Il falso medico suicida non ha fatto danni, ma non aveva più consenso sociale

Roberta Zampollini, quarantenne di origine toscane, trapiantata a La Spezia era stata una studentessa fuori corso di medicina. A ottobre dello scorso anno, dichiarando il falso nelle pratiche di autocertificazione consentite dalla legge, aveva ottenuto un contratto dalla Asl della Spezia come medico addetto al pronto soccorso. Ai colleghi di lavoro aveva raccontato di essersi laureata quindici anni fa e di essersi arruginita per non avere mai fatto il medico prima di ottobre. Nonostante qualche timidezza professionale, nessuno si era accorto di nulla, la dottoressa putativa Zampollini aveva partecipato alle prime cure portate ai naufraghi del cargo Margaret, e al prefetto della Spezia colto da un malore. Era stata scoperta prima di Pasqua, non aveva mai consegnato i documenti necessari perché non li aveva, così era stata denunciata per abuso della professione medica. E due giorni fa si è uccisa buttandosi da un balcone.

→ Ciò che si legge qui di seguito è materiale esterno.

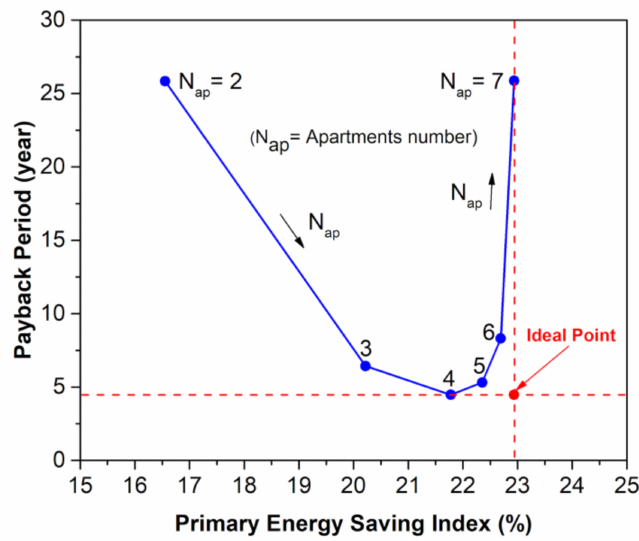
Figure 11. PBT as a function of the PES index for different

Naturalmente nessuna soluzione sociale, nessuna architettura civile – neppure quel certo liberalismo moralizzatore un po’ alla moda, stile agenda Giavazzi che propone l’abolizione del valore legale del titolo di studio – avrebbe potuto salvare Roberta Zampollini dalle sue fragilità di persona minacciata nell’identità. Però una questione generale questa storia la pone, con tutti i suoi paradossali risvolti. E’ ragionevole e auspicabile tenere un elenco (ristretto) di professioni in cui la certificazione pubblica, la funzione notarile dello stato è necessaria, per avere sufficienti garanzie sulla preparazione di un chirurgo o di un progettista di ponti a una campata. Ma il caso Zampollini è emblematico, perché – da quanto finora si è appreso – il falso medico non si sarebbe uccisa per aver causato un danno (tutto lascerebbe immaginare che avrebbe imparato la tecnica artigianale del pronto soccorso), ma solo per essere stata scoperta. La sua decisione, cioè, è costruita sul fatto che nel nostro mondo il riconoscimento sociale è fondato sulla legalità più che sulle capacità personali.